— begin Text block —

-
Notifications
You must be signed in to change notification settings - Fork 634
Description
Use case
Summary
Introduce a prompt caching option that allows caching of the static portion of prompts, documents, and queries to optimize performance, reduce latency, and minimize costs.
Motivation
When building applications that rely on large prompt templates, many parts of the prompt (system instructions, reference documents, metadata, etc.) remain static across multiple requests. Currently, these repeated static tokens are re-sent and re-processed for every query, which:
Increases latency due to redundant processing.
Leads to higher costs since repeated tokens contribute to billable usage.
Adds unnecessary overhead when only the user’s dynamic query changes.
Solution/User Experience
Proposed Solution
-
Provide an opt-in cache_control flag (or similar) in the API to enable prompt caching.

— end Text block —

Task requirements:
[1] From the prompt caching feature request, extract the passage between "Adds unnecessary overhead" and "enable prompt caching.", inclusive.
[2] According to the prompt caching feature request, what does the proposed solution add to the API to enable prompt caching?
[3] Continue the prompt caching feature request after its last sentence.

— begin Raw records —

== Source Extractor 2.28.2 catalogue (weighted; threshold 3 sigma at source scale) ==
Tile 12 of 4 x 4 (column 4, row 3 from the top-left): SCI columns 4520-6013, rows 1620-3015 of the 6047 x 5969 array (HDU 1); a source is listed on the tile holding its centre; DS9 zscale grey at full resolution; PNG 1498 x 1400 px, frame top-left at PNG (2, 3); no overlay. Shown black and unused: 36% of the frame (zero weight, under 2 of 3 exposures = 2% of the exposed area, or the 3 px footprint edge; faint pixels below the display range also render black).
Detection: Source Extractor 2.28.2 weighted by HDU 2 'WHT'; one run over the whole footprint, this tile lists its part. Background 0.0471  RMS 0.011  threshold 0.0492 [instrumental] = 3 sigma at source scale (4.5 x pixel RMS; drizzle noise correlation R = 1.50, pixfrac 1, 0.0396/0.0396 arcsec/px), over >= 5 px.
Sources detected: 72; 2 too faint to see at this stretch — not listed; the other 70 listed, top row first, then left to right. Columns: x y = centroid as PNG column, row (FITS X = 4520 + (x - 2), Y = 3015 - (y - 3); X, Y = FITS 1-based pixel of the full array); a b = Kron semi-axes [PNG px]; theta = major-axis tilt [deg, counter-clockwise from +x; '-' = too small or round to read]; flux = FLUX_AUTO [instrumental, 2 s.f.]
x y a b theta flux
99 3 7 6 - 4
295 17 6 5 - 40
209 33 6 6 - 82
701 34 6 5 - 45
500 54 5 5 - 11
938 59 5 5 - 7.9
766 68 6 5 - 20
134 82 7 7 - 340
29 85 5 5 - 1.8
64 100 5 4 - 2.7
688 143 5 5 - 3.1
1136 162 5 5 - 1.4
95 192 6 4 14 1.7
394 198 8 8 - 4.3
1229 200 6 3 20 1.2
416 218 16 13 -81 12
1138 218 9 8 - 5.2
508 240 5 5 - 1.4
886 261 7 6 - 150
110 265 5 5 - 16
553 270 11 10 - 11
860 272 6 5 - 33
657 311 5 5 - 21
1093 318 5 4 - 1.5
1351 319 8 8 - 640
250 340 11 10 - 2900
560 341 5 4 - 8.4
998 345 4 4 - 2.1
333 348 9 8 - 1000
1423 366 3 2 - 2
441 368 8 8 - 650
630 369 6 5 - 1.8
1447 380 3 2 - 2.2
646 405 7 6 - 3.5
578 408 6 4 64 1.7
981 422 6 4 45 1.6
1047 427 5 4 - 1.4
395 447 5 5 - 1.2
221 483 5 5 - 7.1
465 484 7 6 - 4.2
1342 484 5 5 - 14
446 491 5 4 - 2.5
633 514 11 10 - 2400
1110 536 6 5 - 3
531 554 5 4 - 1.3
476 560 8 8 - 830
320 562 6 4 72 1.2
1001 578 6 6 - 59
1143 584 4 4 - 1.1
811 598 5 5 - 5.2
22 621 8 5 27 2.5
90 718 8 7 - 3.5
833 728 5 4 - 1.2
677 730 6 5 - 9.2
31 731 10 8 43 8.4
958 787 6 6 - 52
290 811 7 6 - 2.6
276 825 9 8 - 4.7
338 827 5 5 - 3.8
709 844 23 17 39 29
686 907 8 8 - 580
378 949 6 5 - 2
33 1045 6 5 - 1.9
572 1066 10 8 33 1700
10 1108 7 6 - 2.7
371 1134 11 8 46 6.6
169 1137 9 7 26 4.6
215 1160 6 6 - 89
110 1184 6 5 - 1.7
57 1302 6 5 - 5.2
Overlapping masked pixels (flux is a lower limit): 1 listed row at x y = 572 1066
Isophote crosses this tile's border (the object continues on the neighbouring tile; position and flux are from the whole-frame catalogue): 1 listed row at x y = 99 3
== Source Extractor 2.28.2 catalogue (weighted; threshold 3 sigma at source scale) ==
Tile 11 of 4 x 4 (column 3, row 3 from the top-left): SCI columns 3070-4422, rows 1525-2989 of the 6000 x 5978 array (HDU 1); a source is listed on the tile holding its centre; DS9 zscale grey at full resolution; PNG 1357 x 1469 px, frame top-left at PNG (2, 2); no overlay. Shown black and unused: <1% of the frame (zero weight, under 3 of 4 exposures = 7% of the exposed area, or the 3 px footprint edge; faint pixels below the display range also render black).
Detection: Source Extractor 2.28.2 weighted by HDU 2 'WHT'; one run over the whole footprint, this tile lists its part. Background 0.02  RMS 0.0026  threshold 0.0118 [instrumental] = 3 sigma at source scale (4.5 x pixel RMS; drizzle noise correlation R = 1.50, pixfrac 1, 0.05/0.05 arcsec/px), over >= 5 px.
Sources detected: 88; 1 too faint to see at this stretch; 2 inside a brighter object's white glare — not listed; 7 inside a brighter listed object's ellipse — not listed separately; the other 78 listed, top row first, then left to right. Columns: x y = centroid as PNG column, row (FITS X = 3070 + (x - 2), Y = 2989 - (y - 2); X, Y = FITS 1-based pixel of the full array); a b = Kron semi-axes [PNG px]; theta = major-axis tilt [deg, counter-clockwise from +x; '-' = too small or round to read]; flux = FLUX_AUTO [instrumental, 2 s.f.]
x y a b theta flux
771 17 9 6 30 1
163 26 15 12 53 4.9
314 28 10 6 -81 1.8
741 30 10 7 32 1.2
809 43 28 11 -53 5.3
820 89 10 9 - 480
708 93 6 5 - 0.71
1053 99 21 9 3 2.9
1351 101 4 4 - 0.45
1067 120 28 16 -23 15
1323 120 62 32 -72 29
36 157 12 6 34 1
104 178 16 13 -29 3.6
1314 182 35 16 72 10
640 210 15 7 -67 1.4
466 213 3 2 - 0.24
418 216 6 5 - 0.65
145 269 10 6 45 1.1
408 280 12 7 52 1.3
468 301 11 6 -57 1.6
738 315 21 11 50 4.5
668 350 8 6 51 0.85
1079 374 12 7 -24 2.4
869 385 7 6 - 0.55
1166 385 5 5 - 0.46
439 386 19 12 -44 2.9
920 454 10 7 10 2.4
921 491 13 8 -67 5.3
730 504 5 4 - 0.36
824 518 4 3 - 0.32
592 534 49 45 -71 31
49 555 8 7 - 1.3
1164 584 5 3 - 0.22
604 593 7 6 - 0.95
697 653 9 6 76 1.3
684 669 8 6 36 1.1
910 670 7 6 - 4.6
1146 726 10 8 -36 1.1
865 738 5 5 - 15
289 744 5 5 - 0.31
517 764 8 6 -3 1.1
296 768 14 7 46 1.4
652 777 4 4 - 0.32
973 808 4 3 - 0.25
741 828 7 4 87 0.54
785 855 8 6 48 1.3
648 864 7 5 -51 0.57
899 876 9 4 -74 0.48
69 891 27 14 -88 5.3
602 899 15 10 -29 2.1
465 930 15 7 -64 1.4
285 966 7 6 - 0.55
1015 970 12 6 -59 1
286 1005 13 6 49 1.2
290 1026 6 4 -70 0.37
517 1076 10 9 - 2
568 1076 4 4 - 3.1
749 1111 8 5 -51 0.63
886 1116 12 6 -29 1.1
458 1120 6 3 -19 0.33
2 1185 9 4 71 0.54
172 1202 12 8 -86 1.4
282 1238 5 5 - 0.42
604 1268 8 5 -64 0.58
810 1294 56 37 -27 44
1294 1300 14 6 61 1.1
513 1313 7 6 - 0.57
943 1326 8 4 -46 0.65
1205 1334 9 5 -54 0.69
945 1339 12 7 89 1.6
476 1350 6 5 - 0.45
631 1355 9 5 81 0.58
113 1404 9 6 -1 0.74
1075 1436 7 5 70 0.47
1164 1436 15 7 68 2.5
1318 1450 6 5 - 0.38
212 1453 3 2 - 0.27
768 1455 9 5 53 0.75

— end Raw records —

Responses per task:
[1]
Adds unnecessary overhead when only the user’s dynamic query changes.
Solution/User Experience
Proposed Solution
-
Provide an opt-in cache_control flag (or similar) in the API to enable prompt caching.

[2] An opt-in cache_control flag, or something similar.

[3]
-
Allow cache checkpoints to be placed in the prompt: these mark the end of the static portion (the prefix) that can be cached.
-
Only cache the prefix if it meets a minimum token count requirement.
Key Details
API Sketch
{ "model": "...", "use_prompt_cache": true, "cache_checkpoints": [ { "location": "system", "after_message_index": 0 } ], "messages": [ { "role": "system", "content": "Static instructions..." }, { "role": "system", "content": { "text": "Long document content...", "cache_control": { "type": "checkpoint" } } }, { "role": "user", "content": "User query here" } ] }
Benefits
-
Lower latency (skip re-processing static content)
-
Reduced cost (fewer input tokens billable)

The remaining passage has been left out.